Personal information
- Full name: William Ernest Bevis
- Date of birth: 29 September 1918
- Place of birth: Warsash, England
- Date of death: 22 August 1994 (aged 75)
- Place of death: Warsash, England
- Height: 5 ft 5 in (1.65 m)
- Position(s): Outside forward

Youth career
- Gosport Borough
- 1934–1936: Portsmouth

Senior career*
- Years: Team / Apps / (Gls)
- 1936–1937: Portsmouth / 0 / (0)
- 1937–1947: Southampton / 82 / (17)
- 1947–1949: Winchester City
- 1949–1951: Cowes Sports
- 1951–1952: Winchester City
- 1952–1953: Warsash

= Billy Bevis =

English footballer

William Ernest Bevis DSM (29 September 1918 – 22 August 1994) was an English footballer who played for Southampton as an outside right in the years either side of the Second World War.

==Football career==

===Portsmouth===
Bevis was born in Warsash, Hampshire and played football as a youth with Gosport Borough before joining Portsmouth as a trainee in February 1934. He signed a professional contract with Portsmouth in July 1936, but failed to break through into the first team at Fratton Park.

===Southampton===
In July 1937, he was one of several players recruited by Southampton's newly appointed manager Tom Parker, who was trying to build a side to push for promotion from Division Two. Bevis was immediately drafted into the first team as an 18-year-old, replacing the injured John Summers, for his debut in a 0–0 draw with Aston Villa on 4 September 1937.

Bevis soon gained a reputation as a speedy right-winger and made 31 appearances in the 1937–38 season, scoring five goals. In the following season he only missed five matches, making 37 appearances and scoring six goals, including a "spectacular" hat-trick in a 3–1 victory at Swansea Town on 1 April 1939. His crosses also laid on scoring opportunities for the central forwards Reg Tomlinson and Fred Briggs who scored 12 and 14 league goals respectively, as the "Saints" finished 18th in the table, four points above the relegation zone. At the end of the season, Newcastle United made an enquiry about Bevis's availability.

Bevis's football career was then interrupted by the outbreak of the Second World War, although he continued to appear for the Saints in the wartime leagues in the early months of the war. He then joined the Merchant navy as a petty officer gunner and during the war the ships on which he was serving were torpedoed three times and mined once. After one of these attacks, he spent seven days adrift in the Atlantic before being rescued. One of the crew who rescued him was a former colleague from Southampton, reserve team goalkeeper Alec Warnock. Bevis was later presented with the Distinguished Service Medal by King George VI at Buckingham Palace.

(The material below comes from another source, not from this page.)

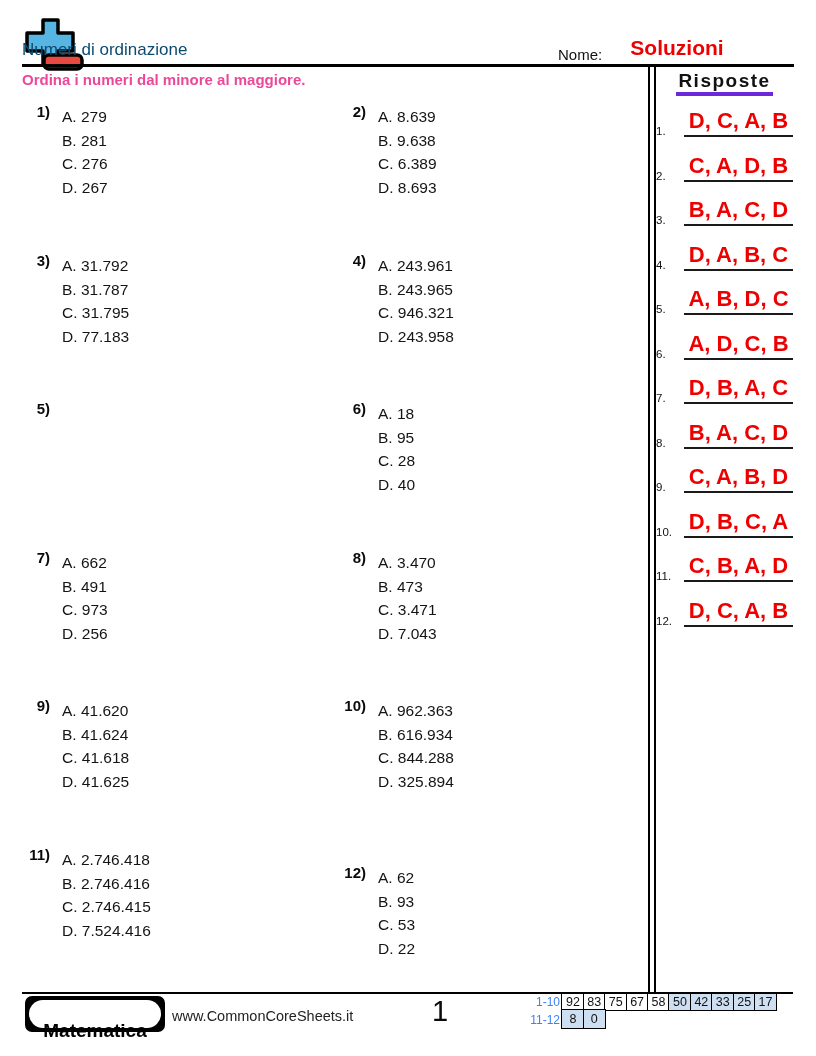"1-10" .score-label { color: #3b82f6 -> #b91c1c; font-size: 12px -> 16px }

After being demobbed in November 1945, Bevis returned to The Dell. He made 14 appearances, scoring five goals, in the 1946–47 season before losing his place on the right wing to Wilf Grant. At the end of the season, despite receiving an offer from Plymouth Argyle, he decided to retire.

==Later career==
On retiring from football, he returned to the sea while turning out occasionally for various non-league clubs, including Winchester City, Cowes Sports and Warsash. He settled in Park Gate, near his place of birth, where he died in August 1994.